» **Task instructions**: Please copy each line below that contains the string "only".

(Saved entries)

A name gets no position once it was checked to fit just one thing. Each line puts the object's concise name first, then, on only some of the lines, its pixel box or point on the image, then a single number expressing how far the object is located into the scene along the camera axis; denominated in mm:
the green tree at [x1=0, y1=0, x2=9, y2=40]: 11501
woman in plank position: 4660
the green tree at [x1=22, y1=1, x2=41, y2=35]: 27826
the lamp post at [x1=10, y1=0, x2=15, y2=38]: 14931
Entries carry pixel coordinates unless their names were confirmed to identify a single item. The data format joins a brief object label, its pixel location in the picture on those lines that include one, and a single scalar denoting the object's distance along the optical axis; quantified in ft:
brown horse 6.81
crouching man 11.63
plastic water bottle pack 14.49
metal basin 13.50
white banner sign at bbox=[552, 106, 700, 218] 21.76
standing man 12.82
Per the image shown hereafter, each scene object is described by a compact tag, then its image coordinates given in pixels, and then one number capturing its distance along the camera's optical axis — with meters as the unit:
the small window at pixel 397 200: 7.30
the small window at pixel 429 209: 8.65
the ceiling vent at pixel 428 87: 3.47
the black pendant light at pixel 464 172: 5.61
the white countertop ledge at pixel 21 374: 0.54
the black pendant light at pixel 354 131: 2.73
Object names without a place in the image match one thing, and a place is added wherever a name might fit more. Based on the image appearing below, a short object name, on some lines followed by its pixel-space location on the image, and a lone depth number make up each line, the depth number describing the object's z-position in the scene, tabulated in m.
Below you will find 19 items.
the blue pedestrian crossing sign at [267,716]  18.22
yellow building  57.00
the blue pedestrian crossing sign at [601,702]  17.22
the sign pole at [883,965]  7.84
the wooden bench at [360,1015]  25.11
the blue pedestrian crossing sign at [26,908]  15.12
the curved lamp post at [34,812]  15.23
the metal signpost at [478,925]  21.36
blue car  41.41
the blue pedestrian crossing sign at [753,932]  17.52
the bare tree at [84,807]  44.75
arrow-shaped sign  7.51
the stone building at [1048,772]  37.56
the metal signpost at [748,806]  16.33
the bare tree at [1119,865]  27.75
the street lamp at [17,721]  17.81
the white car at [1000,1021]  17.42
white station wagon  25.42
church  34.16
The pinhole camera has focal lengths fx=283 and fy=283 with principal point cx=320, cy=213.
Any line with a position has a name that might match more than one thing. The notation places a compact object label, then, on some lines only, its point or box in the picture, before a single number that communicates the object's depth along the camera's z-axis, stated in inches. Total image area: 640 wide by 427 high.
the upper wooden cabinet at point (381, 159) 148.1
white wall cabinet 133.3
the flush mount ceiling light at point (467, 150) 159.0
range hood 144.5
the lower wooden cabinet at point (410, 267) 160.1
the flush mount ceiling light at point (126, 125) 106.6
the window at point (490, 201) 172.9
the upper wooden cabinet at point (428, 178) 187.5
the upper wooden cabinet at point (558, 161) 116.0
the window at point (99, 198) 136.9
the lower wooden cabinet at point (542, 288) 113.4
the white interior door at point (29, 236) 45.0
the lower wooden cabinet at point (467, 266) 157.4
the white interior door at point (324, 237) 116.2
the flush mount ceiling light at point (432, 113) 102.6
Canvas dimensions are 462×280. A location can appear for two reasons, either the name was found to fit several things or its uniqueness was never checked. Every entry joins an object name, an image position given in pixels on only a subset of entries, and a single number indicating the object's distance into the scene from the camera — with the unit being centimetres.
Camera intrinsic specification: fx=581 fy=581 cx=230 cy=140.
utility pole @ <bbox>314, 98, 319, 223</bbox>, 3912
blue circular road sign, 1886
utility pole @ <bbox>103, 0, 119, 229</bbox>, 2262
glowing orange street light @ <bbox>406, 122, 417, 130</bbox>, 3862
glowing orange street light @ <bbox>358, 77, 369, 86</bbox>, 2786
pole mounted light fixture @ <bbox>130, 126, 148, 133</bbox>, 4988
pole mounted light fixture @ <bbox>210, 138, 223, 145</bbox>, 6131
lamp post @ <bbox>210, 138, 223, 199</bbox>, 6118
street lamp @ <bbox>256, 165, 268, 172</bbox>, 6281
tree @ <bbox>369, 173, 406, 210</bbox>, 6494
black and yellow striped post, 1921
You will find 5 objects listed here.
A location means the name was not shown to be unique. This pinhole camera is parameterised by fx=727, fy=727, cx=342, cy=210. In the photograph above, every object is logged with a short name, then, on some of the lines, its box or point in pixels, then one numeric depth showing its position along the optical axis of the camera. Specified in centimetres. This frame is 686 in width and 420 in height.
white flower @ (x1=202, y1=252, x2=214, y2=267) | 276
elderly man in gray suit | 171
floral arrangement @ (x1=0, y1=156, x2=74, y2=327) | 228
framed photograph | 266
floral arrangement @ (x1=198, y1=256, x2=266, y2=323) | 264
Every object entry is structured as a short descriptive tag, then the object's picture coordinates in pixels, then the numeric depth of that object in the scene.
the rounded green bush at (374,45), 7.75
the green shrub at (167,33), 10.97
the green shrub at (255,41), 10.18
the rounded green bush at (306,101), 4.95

» **Solution to this task**:
A name gets no position once it was checked to fit just one thing. Each line puts the object's concise name first, then, on only some of the lines, its pixel box or point on the image, then a single number expressing how far the object is located into the scene along the camera axis; denominated in mm:
Any line with a position has a name that might match more than one thing. The notation places a compact object label, then, on some lines only, its point or box in the picture, before a single number that communicates the object's depth along the camera's z-axis, stated in inches. Total image area: 640 wide by 427 high.
Canvas dimensions are 462×280. A location can appear for two reasons, either the name was found to fit several things or its uniqueness was never checked. Every entry joins an object name, an image position given in pixels on only a subset of entries, and a single number indicating the object's distance into the scene from the camera — with the unit being centimetres.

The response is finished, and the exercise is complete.